# The Blind Side



## Chris Blount (Jun 22, 2001)

Excellent movie! Should have been best picture. Enjoyed it more than The Hurt Locker. Sandra Bullock was amazing!


----------



## hdtvfan0001 (Jul 28, 2004)

Chris Blount said:


> Excellent movie! Should have been best picture. Enjoyed it more than The Hurt Locker. Sandra Bullock was amazing!


Totally agree - should have won best picture too.

I just picked up the Blu Ray today to enjoy it a few more times.


----------



## matt (Jan 12, 2010)

I enjoyed it


----------



## joshjr (Aug 2, 2008)

I found it odd that Netflix and Redbox are not renting it yet but Blockbuster is. Why them and not the others?


----------



## Chris Blount (Jun 22, 2001)

joshjr said:


> I found it odd that Netflix and Redbox are not renting it yet but Blockbuster is. Why them and not the others?


I believe Warner is not allowing Netflix to rent new titles until 30 days after release.


----------



## joshjr (Aug 2, 2008)

Chris Blount said:


> I believe Warner is not allowing Netflix to rent new titles until 30 days after release.


Yeah I am just curious why this seems to leave Blockbuster unaffected.


----------



## davring (Jan 13, 2007)

BB made a deal with WB to have DVD's for sale the day they are released, ABC news this AM.


----------



## Stuart Sweet (Jun 19, 2006)

I've heard good things about this movie... but movies about athletes and athletics inevitably leave me cold. Is there any reason that this movie would stand out from that large pile of movies about athletes overcoming their pasts to succeed?


----------



## Chris Blount (Jun 22, 2001)

Stuart Sweet said:


> I've heard good things about this movie... but movies about athletes and athletics inevitably leave me cold. Is there any reason that this movie would stand out from that large pile of movies about athletes overcoming their pasts to succeed?


Sandra Bullock's performance would be a good reason to see it.


----------



## coldsteel (Mar 29, 2007)

Chris Blount said:


> Sandra Bullock's performance would be a good reason to see it.


Sandra period... :heybaby:


----------



## hdtvfan0001 (Jul 28, 2004)

Stuart Sweet said:


> I've heard good things about this movie... but movies about athletes and athletics inevitably leave me cold. Is there any reason that this movie would stand out from that large pile of movies about athletes overcoming their pasts to succeed?

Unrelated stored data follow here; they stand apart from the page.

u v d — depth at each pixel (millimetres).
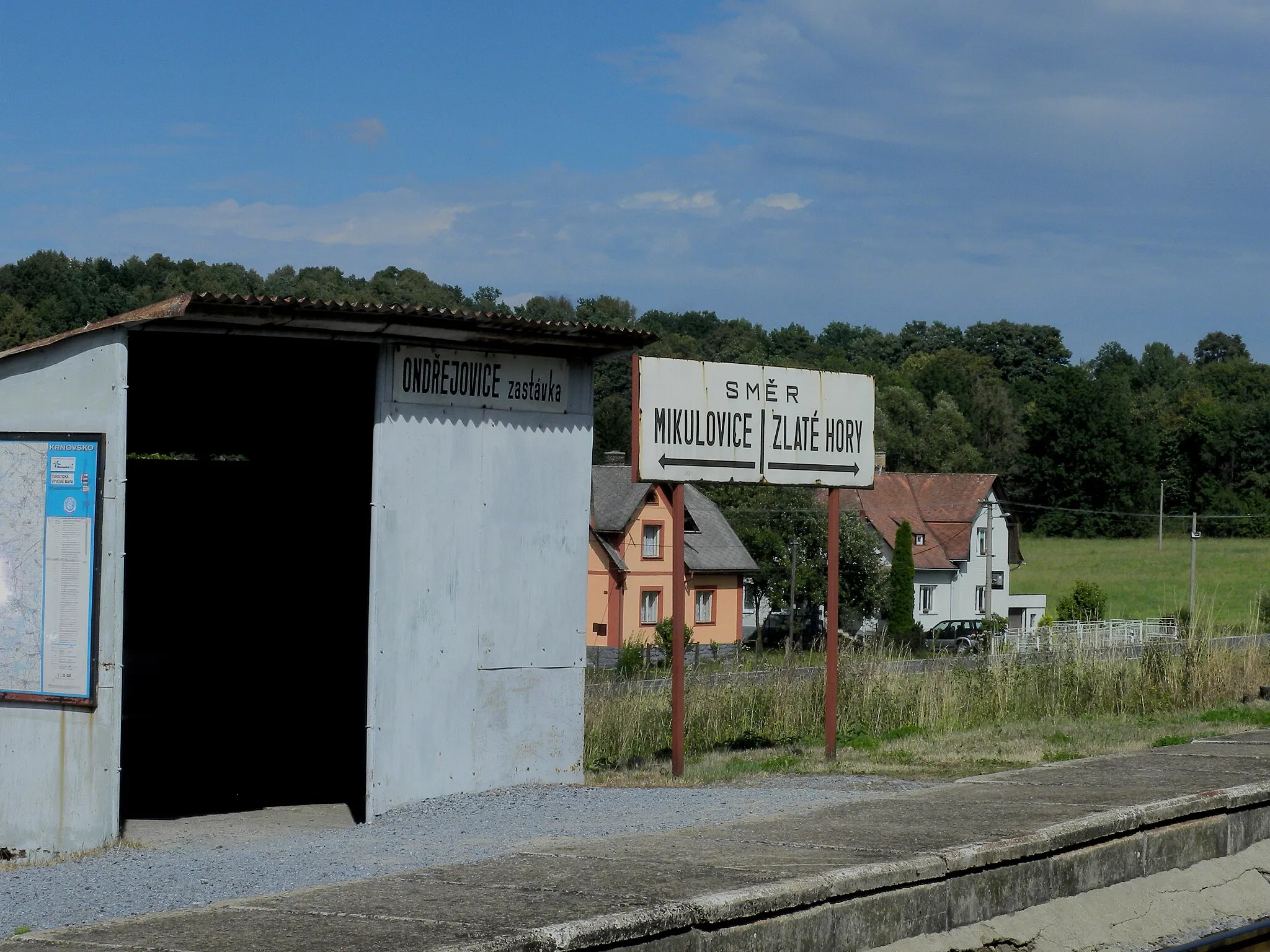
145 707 20562
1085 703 19703
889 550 66875
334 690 19281
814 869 6730
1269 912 8828
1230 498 105125
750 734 17625
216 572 20594
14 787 11320
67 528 11180
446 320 11820
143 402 16656
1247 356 182625
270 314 11188
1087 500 105438
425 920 5809
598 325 12648
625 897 6184
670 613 56312
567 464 13320
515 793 12383
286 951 5297
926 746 15938
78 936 5645
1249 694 20281
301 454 19547
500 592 12797
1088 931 7762
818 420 14766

While sports is a part of the story, it's really a secondary part - more of a human interest story than anything else.


----------



## TBlazer07 (Feb 5, 2009)

joshjr said:


> Yeah I am just curious why this seems to leave Blockbuster unaffected.


 I guess Warner Bros figues BB won't be around much longer so it won't matter. :lol:


----------